-- SELECTED EXTRACT --

_ _ _

The narrator is frequently found smiling dumbly, accepting his role and his master’s beneficence.  But, obviously, there is a lot is going on below the surface.  This device reminded me somewhat of the setup of The Remains of the Day: It was done well here too, but here too, I don’t think Adiga owes anything to Ishiguro.

Don’t mistake this for charm, though.  This is a pretty brutal book, and not all of it is between the lines.

Other stylistict strengths, the book has nice balance and pacing.  As I mentioned earlier, the comedy doesn’t overwhelm and neither does the melancholy.  It is incredibly well balanced and textured.  Also, the story itself moves smoothly.  Though it is obvious the narrator is holding back in order to keep us reading, it never feels like an authorial ploy (which it often did even in Midnight’s Children): what the narrator is saying at the moment is interesting and important and in place.  We know we’ll get to the other stuff in due time and are willing to wait while the foundation is being set up.  In fact, I was enjoying the setup so much, I wasn’t sure I wanted to get to the end.

So for me The White Tiger definitely deserves its spot on the longlist and, comparing it to prior shortlists, merits a spot on the shortlist too.  I feel the Booker race is off to a great start this year.  I have thoroughly enjoyed The White Tiger and Netherland (the only other one I’ve read so far : ) ).

_ _ _

-- PROVIDED ENTRIES --

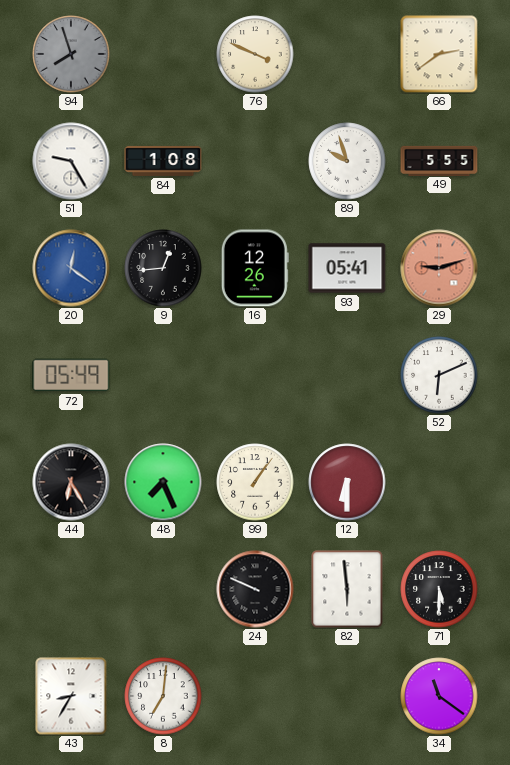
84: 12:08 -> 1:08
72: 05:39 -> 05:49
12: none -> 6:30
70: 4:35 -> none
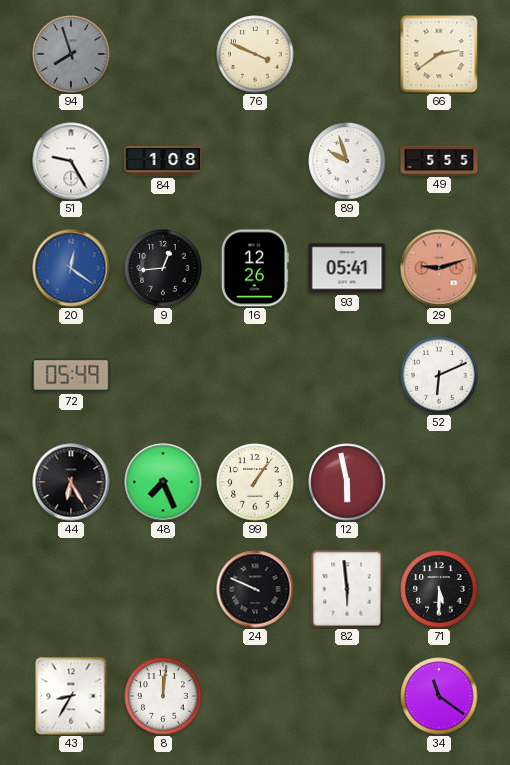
12: 6:30 -> 5:58
8: 7:01 -> 12:01
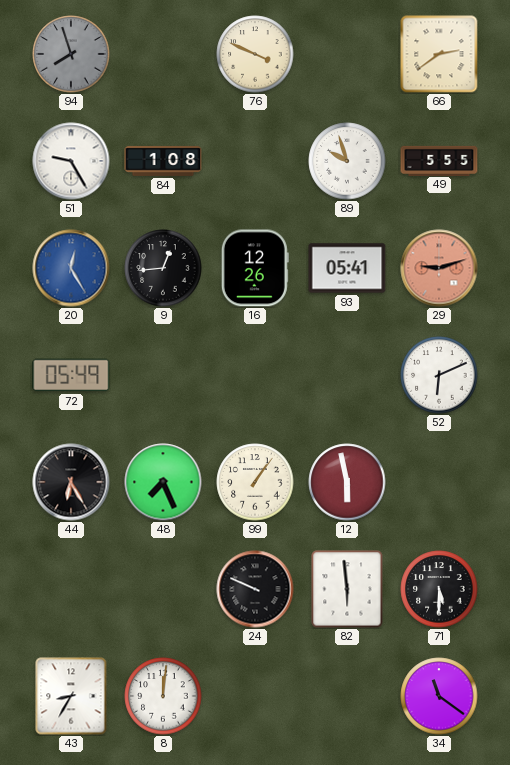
20: 12:21 -> 12:25
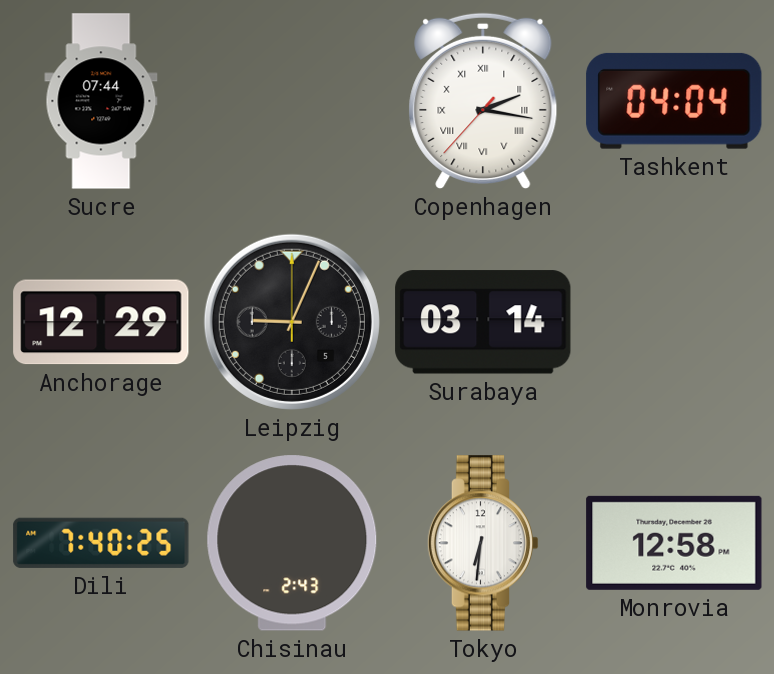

_ _ _

-- PARTS OF THE EXERCISE --
1. Print the passage of The White Tiger review starting at "The narrator is frequently" and ending at "anything to Ishiguro.".
2. Rewrite the clock listing with every "none" changed to "no time" and everything else left as it is. Omit the picture lines from your version.
The clock listing is unrelated to the review of The White Tiger.

-- ANSWERS TO THE TASKS --
1.
The narrator is frequently found smiling dumbly, accepting his role and his master’s beneficence.  But, obviously, there is a lot is going on below the surface.  This device reminded me somewhat of the setup of The Remains of the Day: It was done well here too, but here too, I don’t think Adiga owes anything to Ishiguro.

2.
84: 12:08 -> 1:08
72: 05:39 -> 05:49
12: no time -> 6:30
70: 4:35 -> no time
12: 6:30 -> 5:58
8: 7:01 -> 12:01
20: 12:21 -> 12:25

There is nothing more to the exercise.